Personally, I find it even cooler to do the validation using Chainlink on Polygon, not because it’s a cheaper solution, but because it gives me so many more ideas for the future and opens the door to cross-chain integrations…

This all sounds very cool in theory, but in practice, it can be quite a task to orchestrate together. There are a total of 3 APIs needed, two of which we have to maintain on our own, but only temporarily.

The first API is a public one — Etherscan API.

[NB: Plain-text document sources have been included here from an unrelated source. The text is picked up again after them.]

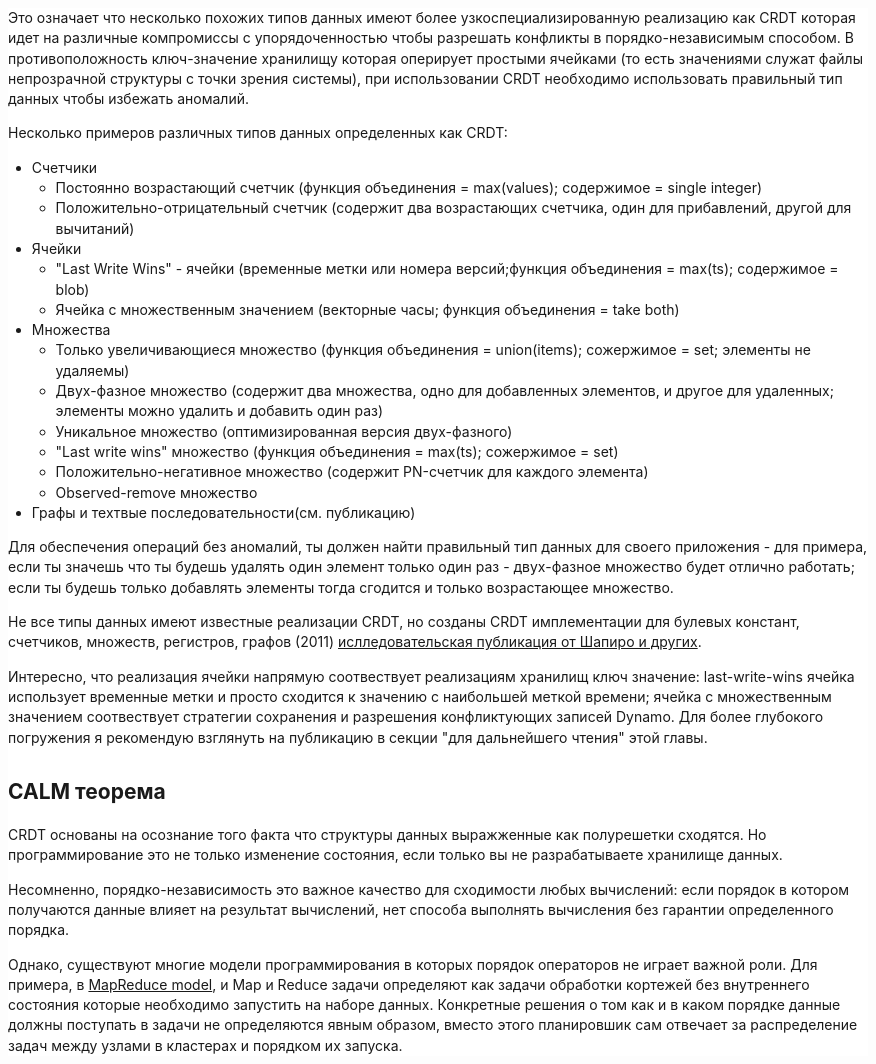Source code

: Это означает что несколько похожих типов данных имеют более узкоспециализированную реализацию как CRDT которая идет на различные компромиссы с упорядоченностью чтобы разрешать конфликты в порядко-независимым способом. В противоположность ключ-значение хранилищу которая оперирует простыми ячейками (то есть значениями служат файлы непрозрачной структуры с точки зрения системы), при использовании CRDT необходимо использовать правильный тип данных чтобы избежать аномалий.

Несколько примеров различных типов данных определенных как CRDT:

- Счетчики
  - Постоянно возрастающий счетчик (функция объединения = max(values); содержимое = single integer)
  - Положительно-отрицательный счетчик (содержит два возрастающих счетчика, один для прибавлений, другой для вычитаний)
- Ячейки
  - "Last Write Wins" - ячейки (временные метки или номера версий;функция объединения = max(ts); содержимое = blob)
  - Ячейка с множественным значением (векторные часы; функция объединения = take both)
- Множества
  - Только увеличивающиеся множество (функция объединения = union(items); сожержимое = set; элементы не удаляемы)
  - Двух-фазное множество (содержит два множества, одно для добавленных элементов, и другое для удаленных; элементы можно удалить и добавить один раз)
  - Уникальное множество (оптимизированная версия двух-фазного)
  - "Last write wins" множество (функция объединения = max(ts); сожержимое = set)
  - Положительно-негативное множество (содержит PN-счетчик для каждого элемента)
  - Observed-remove множество
- Графы и техтвые последовательности(см. публикацию)

Для обеспечения операций без аномалий, ты должен найти правильный тип данных для своего приложения - для примера, если ты значешь что ты будешь удалять один элемент только один раз - двух-фазное множество будет отлично работать; если ты будешь только добавлять элементы тогда сгодится и только возрастающее множество.

Не все типы данных имеют известные реализации CRDT, но созданы CRDT имплементации для булевых констант, счетчиков, множеств, регистров, графов (2011) [ислледовательская публикация от Шапиро и других](http://hal.inria.fr/docs/00/55/55/88/PDF/techreport.pdf).

Интересно, что реализация ячейки напрямую соотвествует реализациям хранилищ ключ значение: last-write-wins ячейка использует временные метки и просто сходится к значению с наибольшей меткой времени; ячейка с множественным значением соотвествует стратегии сохранения и разрешения конфликтующих записей Dynamo. Для более глубокого погружения я рекомендую взглянуть на публикацию в секции "для дальнейшего чтения" этой главы.

## CALM теорема

CRDT основаны на осознание того факта что структуры данных выражженные как полурешетки сходятся. Но программирование это не только изменение состояния, если только вы не разрабатываете хранилище данных.

Несомненно, порядко-независимость это важное качество для сходимости любых вычислений: если порядок в котором получаются данные влияет на результат вычислений, нет способа выполнять вычисления без гарантии определенного порядка.

Однако, существуют многие модели программирования в которых порядок операторов не играет важной роли. Для примера, в [MapReduce model](http://en.wikipedia.org/wiki/MapReduce), и Map и Reduce задачи определяют как задачи обработки кортежей без внутреннего состояния которые необходимо запустить на наборе данных. Конкретные решения о том как и в каком порядке данные должны поступать в задачи не определяются явным образом, вместо этого планировшик сам отвечает за распределение задач между узлами в кластерах и порядком их запуска.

Thanks to the innovative tech at Chainlink that allows HTTP GET requests, Etherscan API can be used in the smart contract itself to prevent obtaining more random numbers (reveals) than the current minted supply is.

If you click on the link above, under “result” you should see the current total supply of Particlons.

We can therefore easily add a logical limitation that will prevent requesting randomness from Chainlink in case the number of random numbers would exceed the total supply.

The second API is the periodic supply checker which calls the deployed contract on Polygon to produce more randomness when needed.

It should be noted that anyone can actually call this function, in order to prevent any unnecessary dependencies.

The third API is the metadata server — it is actually only temporary and is needed for as long as there are unminted tokens. This API gets the latest random number from the smart contract and runs the next Fisher-Yates iteration since that part can be done off-chain. There is no need to run it on-chain since we are using a pre-provenance hash (encoded in the contract), meaning anyone will be able to verify it on their computers.

When all supply is minted, we are going to move to a more permanent and decentralized solution, probably something like arweave.

There will also be an immutable provenance string encoded in the contract that can only be set by the owner after all have been minted, as a proof of record that everything was done with integrity.

It is important that the pre-provenance hash is encoded as a public function anyone can call in the contract right after deployment. This is so that it won’t be possible to retroactively go and manipulate the image data and somehow after the randomness is known, brute-force the images into desired token ids by altering the image bits in ways the human eye cannot even perceive.